L’industrie a déclaré à plusieurs reprises qu’elle ne pouvait pas atteindre cet objectif sans réduire la production, et la première ministre de l’Alberta, Danielle Smith, a déclaré qu’elle contesterait tout plafond d’émissions imposé au secteur.

Mme Smith et M. Guilbeault, qui se sont affrontés à plusieurs reprises ces derniers mois, devraient se rencontrer en personne à Dubaï.

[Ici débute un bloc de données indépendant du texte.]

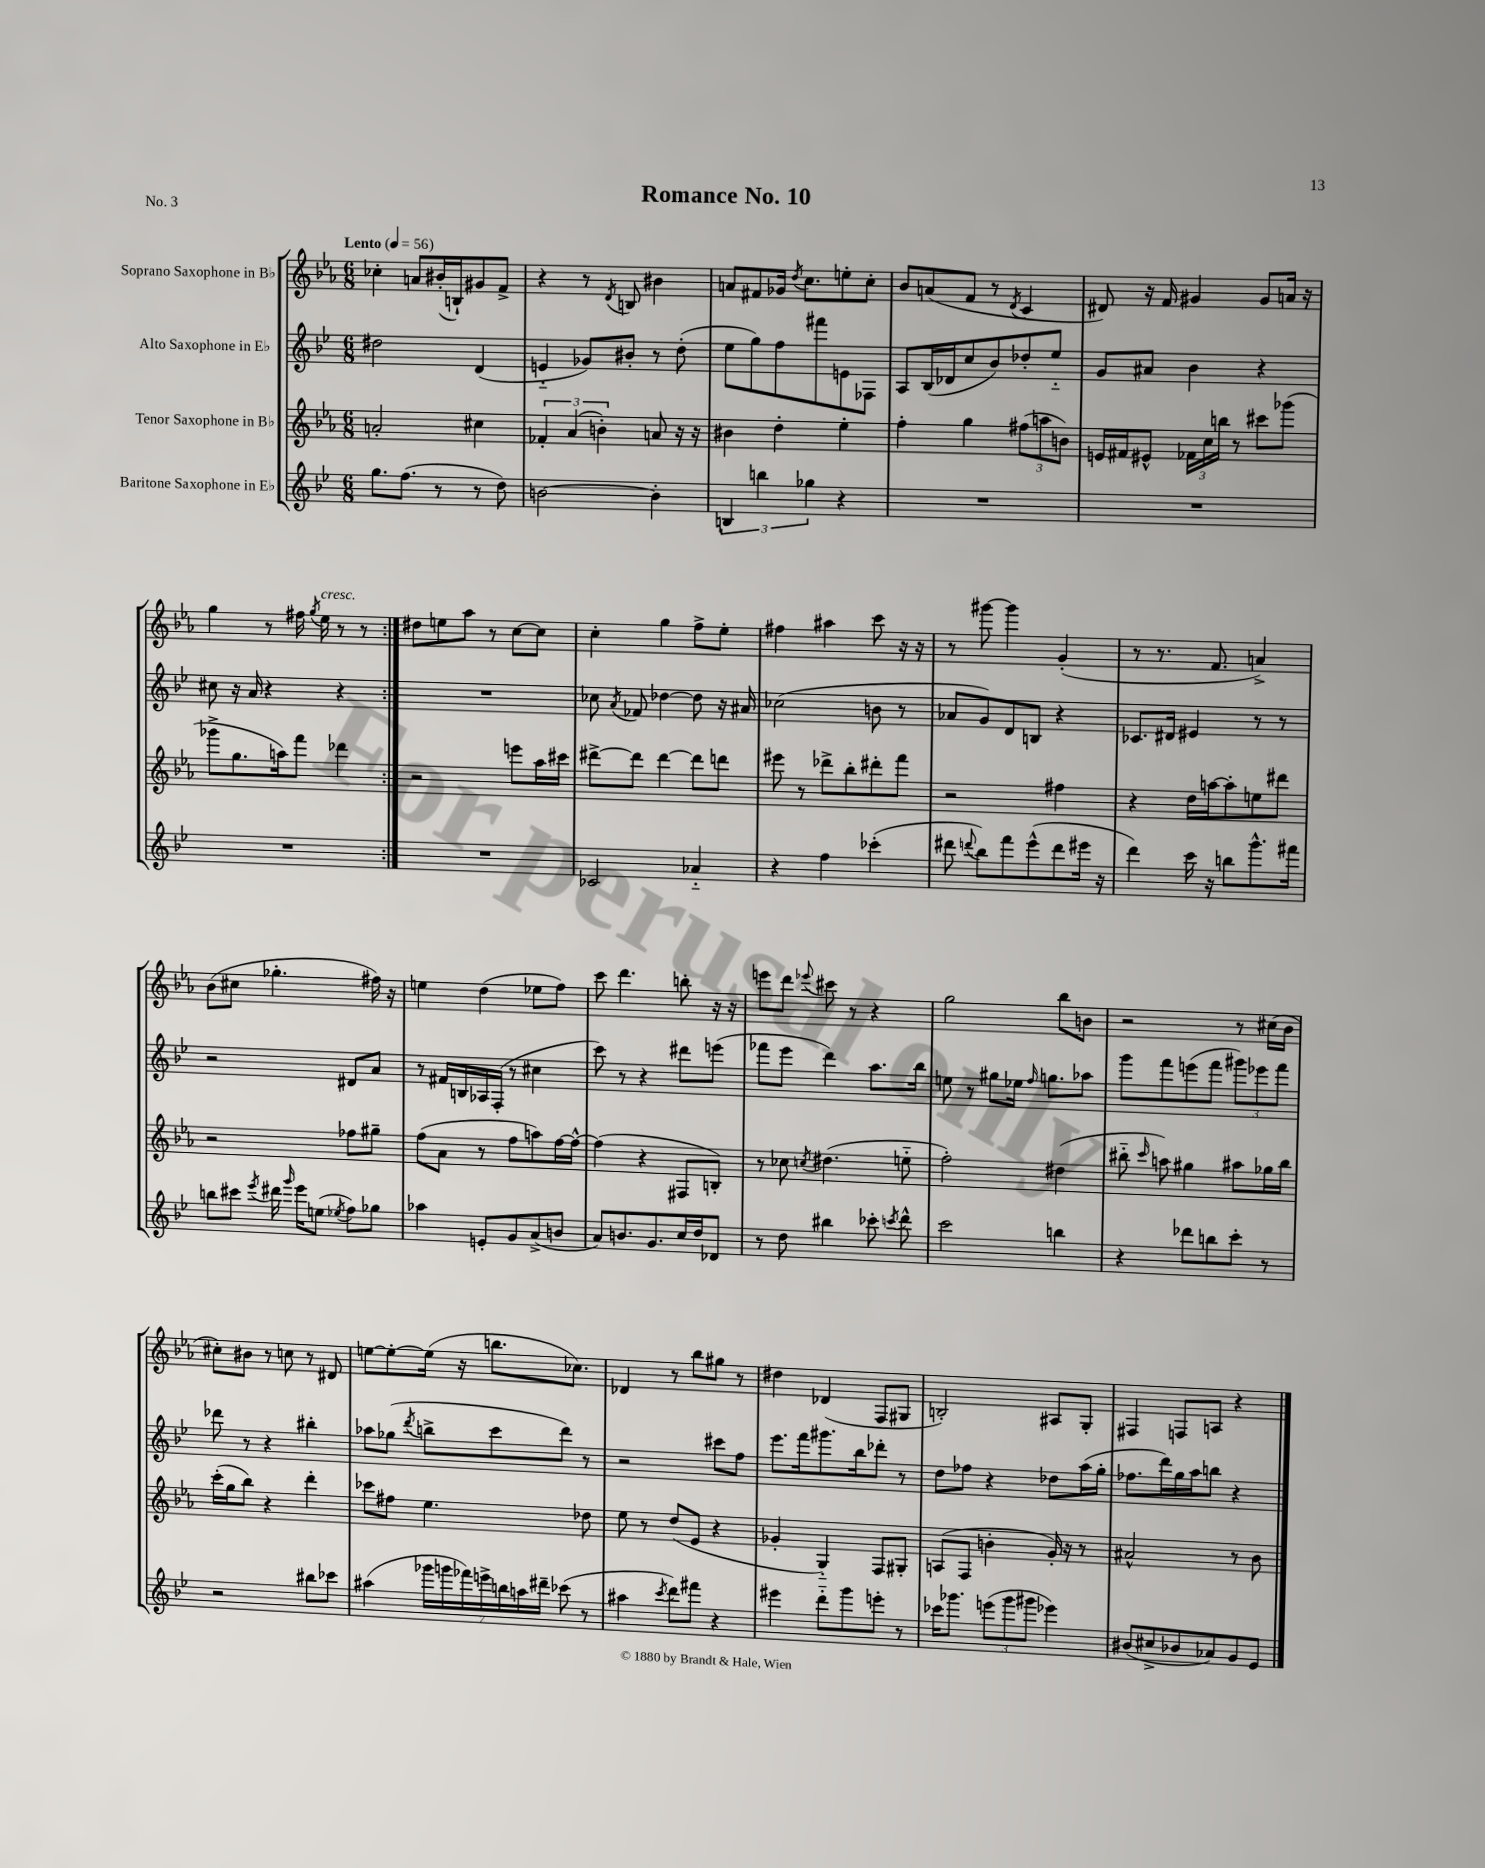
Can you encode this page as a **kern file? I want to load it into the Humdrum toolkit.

M. Guilbeault a déclaré vendredi que des réglementations visant à réduire les émissions de méthane du secteur pétrolier et gazier pourraient également être adoptées lors de cette COP28. Le Canada a mis en place une réglementation sur le méthane qui prévoit une réduction de 40 à 45 % des émissions provenant de la production pétrolière et gazière d’ici 2030, mais Ottawa a l’intention de porter cette réduction à 75 %.

Le ministre a déclaré que cette politique à elle seule jouerait un rôle énorme dans la réduction des émissions globales de pétrole et de gaz. «Collectivement, à l’échelle mondiale, si nous sommes ambitieux dans nos efforts pour lutter contre les émissions de méthane, nous pourrions réduire de près de 1°C le réchauffement potentiel d’ici 2100», a-t-il déclaré. 

«C’est énorme. Et nous avons la technologie pour le faire, et il y a une véritable volonté mondiale pour le faire.»